Why MAE over MSE

The Decision

All three models in the EPF ensemble (HistGradientBoosting, LightGBM, XGBoost) use MAE (Mean Absolute Error) as their loss function instead of the more common MSE (Mean Squared Error).

# HistGradientBoosting
{"loss": "absolute_error"}

# LightGBM
{"objective": "mae"}

# XGBoost
{"objective": "reg:absoluteerror"}

Why Not MSE?

MSE squares each error before averaging, which means a single large error has a disproportionate impact on the loss. Consider a simple example with 4 predictions:

Hour	Error (EUR/MWh)	Absolute Error	Squared Error
1	2.0	2.0	4.0
2	-3.0	3.0	9.0
3	1.5	1.5	2.25
4	50.0 (spike)	50.0	2,500.0
MAE		14.1
MSE			628.8

The spike at hour 4 dominates the MSE loss (2,500 out of 2,515 total), pulling the model toward minimizing spike errors at the expense of typical-hour accuracy. Under MAE, the spike is still the largest error but doesn’t dominate the gradient signal.

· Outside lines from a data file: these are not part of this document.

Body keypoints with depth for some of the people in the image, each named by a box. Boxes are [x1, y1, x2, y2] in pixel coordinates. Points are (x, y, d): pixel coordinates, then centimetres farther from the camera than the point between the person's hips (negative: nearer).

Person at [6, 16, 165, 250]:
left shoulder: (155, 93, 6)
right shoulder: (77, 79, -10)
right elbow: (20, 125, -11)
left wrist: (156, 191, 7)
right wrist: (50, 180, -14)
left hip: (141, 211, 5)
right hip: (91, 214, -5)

Electricity Price Characteristics

Spanish electricity prices exhibit three properties that make MSE problematic:

1. Right-Skewed Distribution

Prices cluster between 0–80 EUR/MWh most of the time but occasionally spike to 200+ EUR/MWh during demand peaks, maintenance outages, or renewable droughts. These positive outliers make the distribution right-skewed.

2. Heteroscedastic Volatility

Price variance is not constant — it’s higher during peak hours (8:00–21:00) and lower during night hours. MSE-trained models overweight peak-hour errors, reducing off-peak accuracy.

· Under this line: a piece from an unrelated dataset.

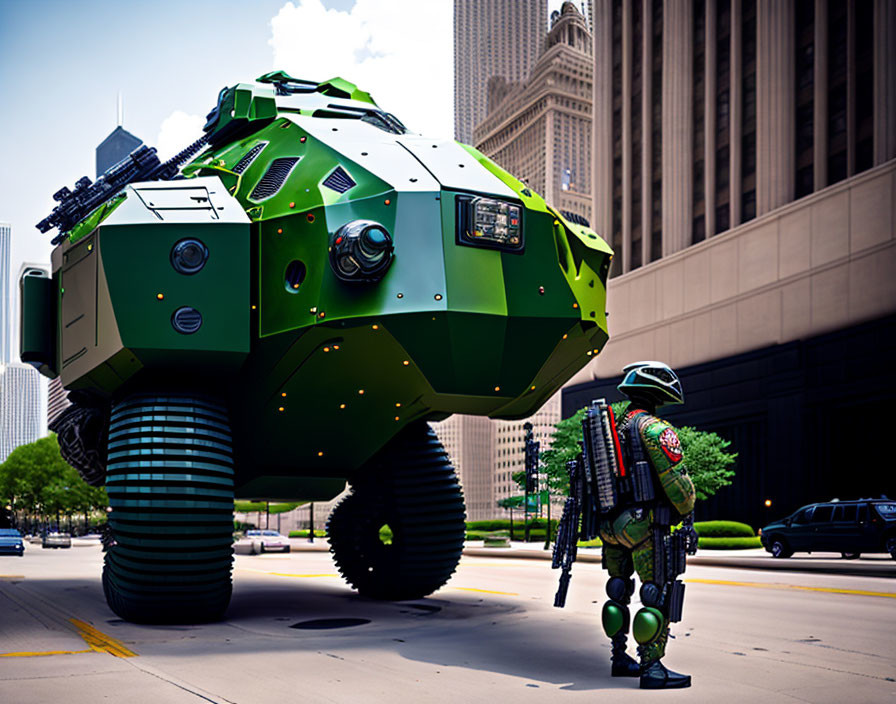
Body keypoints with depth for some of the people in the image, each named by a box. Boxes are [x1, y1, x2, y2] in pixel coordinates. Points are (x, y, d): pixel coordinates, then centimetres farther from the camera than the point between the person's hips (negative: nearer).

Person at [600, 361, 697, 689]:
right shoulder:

3. Occasional Negative Prices

During high renewable generation periods, prices can go negative. The asymmetry between negative and positive outliers means MSE-trained models are pulled toward the positive tail.

MAE: Predicting the Median

A key theoretical property: MAE-optimized models predict the conditional median, not the conditional mean. For right-skewed distributions, the median is lower than the mean. This creates a systematic negative bias during high-price periods — the model slightly underpredicts when prices are elevated.

Bias Correction

The median-targeting behavior is handled post-prediction by the bias correction system:

Track hourly bias: Rolling 30-day mean error per hour-of-day
Apply correction: Subtract the systematic bias from raw predictions
Clip negative prices: For hours where negative prices are rare (under 5% of history), floor predictions at 0

This two-stage approach (MAE for robust fitting + bias correction for mean alignment) outperforms direct MSE training on both typical and extreme price scenarios.

Trade-off Summary

Property	MAE	MSE
Outlier sensitivity	Robust	Sensitive
Optimization target	Median	Mean
Gradient stability	Constant magnitude	Proportional to error
Typical-hour accuracy	Better	Worse
Spike-hour accuracy	Slightly worse (corrected by bias)	Better (but at cost of typical hours)
Interpretability	Direct EUR/MWh meaning	EUR²/MWh² (less intuitive)

Empirical Validation

Backtest comparisons confirmed the MAE advantage: MAE-trained models achieved lower overall MAE by 5–10% compared to MSE-trained models, with improvements concentrated in the off-peak hours (0:00–7:00 and 22:00–23:00) where prices are more stable and predictable.